▸ **Problema a**
Responda com base no trecho sobre os povos indígenas e a colonização:
(i) Que nome passou a ter a ilha onde os Tupinambá foram viver?
(ii) Como eram chamados os caciques reconhecidos como súditos do rei?
(iii) O que era o descimento?

▸ **Trecho de texto**
════════════════

Os Tupinambá viviam na região do Sudeste, mas foram emigrando, subindo o litoral brasileiro, fugindo dos colonizadores, até chegarem ao Maranhão. Lá surgiu um profeta Tupinambá que os convenceu de que a Terra Sem Mal (o Paraíso) estava no meio da floresta amazônica. Assim, eles foram subindo o rio até chegarem numa ilha onde passaram a viver, dominando seus moradores originais. Essa ilha passou a se chamar Tupinambarana e hoje vocês conhecem ela como Parintins.
Vocês devem ter percebido como um povo era diferente do outro - e olha que só falei de alguns! - e que eles tinham história, antes do colonizador chegar. O que vai acontecer com a colonização? Alguns vão sumir, outros vão ser escravizados. Os Omágua são atacados, quase somem com as epidemias trazidas pelos europeus. Os Ashaninca tentaram ser catequisados, mas conseguiram resistir até os tempos do boom da borracha quando foram escravizados e um aventureiro alemão que se dizia um profeta (Fitzcarraldo) os fez guerrear entre si, acabando com sua cultura de paz.
Mas nem todos foram vítimas: era comum os portugueses, para expulsar invasores como os franceses no Maranhão, fazerem alianças com alguns povos. Prometiam á eles liberdade e um título de nobreza. Na colônia, existiam aqueles caciques que eram reconhecidos como súditos do rei, uma espécie de governador dos índios de sua aldeia, eles eram chamados de Principais e eram os aliados dos colonos, principalmente nas guerras.
Além disso, existiam povos que viviam em guerra há décadas. Os portugueses souberam aproveitar isso, se aliando á alguns para poder acabar com outros e escravizá-los. Essa era uma forma de se conseguir índios, outra era através das tropas de resgate. Elas eram expedições que diziam proteger seus aliados índios presos por seus rivais, mas na verdade apenas queria os prisioneiros de guerra para escravizá-los. Outra maneira era o descimento, quando um missionário convencia uma aldeia toda á descer para um aldeamento religioso. Geralmente nesse aldeamento existiam vários povos diferentes juntos e eles tinham de ser catequisados e disciplinados para se tornarem bons trabalhadores e bons cristãos. Isso tudo na teoria, porque na prática quase sempre foram usados como escravos pelos colonos.

════════════════

▸ **Dados para revisão**
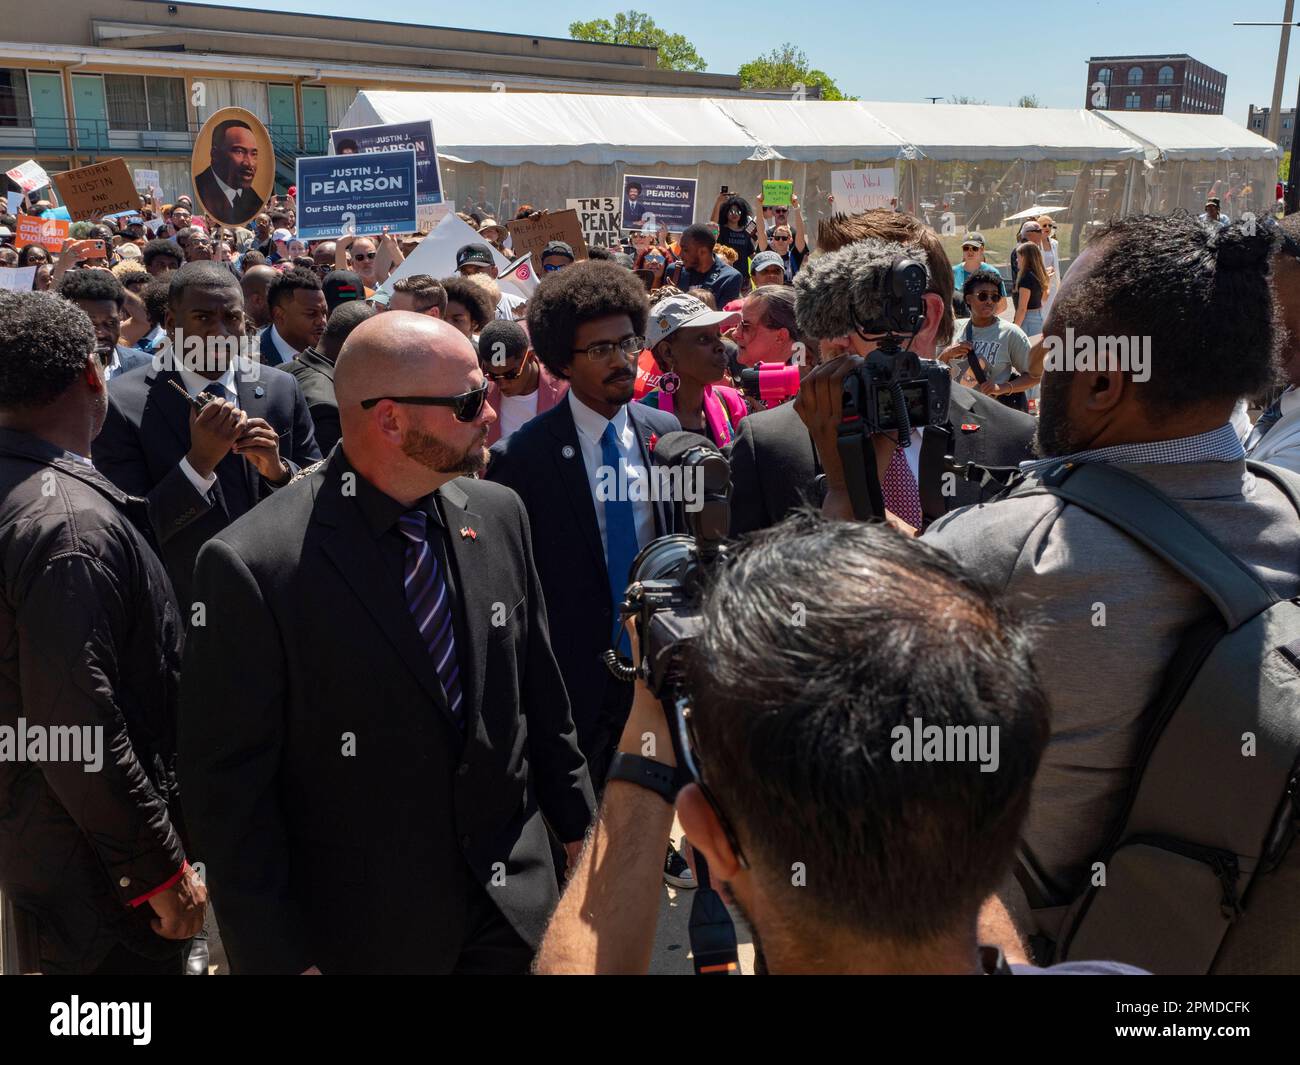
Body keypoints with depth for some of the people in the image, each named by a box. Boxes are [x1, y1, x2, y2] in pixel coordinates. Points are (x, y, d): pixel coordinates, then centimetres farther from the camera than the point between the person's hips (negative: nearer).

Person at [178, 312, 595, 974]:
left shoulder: (499, 515, -3)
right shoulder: (253, 566, -20)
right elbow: (229, 788, -14)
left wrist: (576, 821, 11)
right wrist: (283, 959, -11)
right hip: (362, 936, -4)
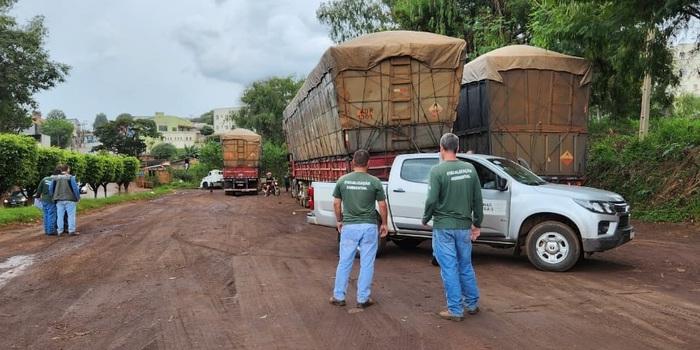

════════════════

▸ **Problema b**
Atualize as entradas da linha que contém "right shoulder: (253, 566, -20)" até o fim das entradas, substituindo "right" por "R" e mantendo todo o resto inalterado. Deixe as imagens fora da resposta.

▸ **Resolução escrita a**
(i) Tupinambarana, hoje conhecida como Parintins.
(ii) Principais.
(iii) Era quando um missionário convencia uma aldeia inteira a descer para um aldeamento religioso.

▸ **Resolução escrita b**
R shoulder: (253, 566, -20)
R elbow: (229, 788, -14)
left wrist: (576, 821, 11)
R wrist: (283, 959, -11)
R hip: (362, 936, -4)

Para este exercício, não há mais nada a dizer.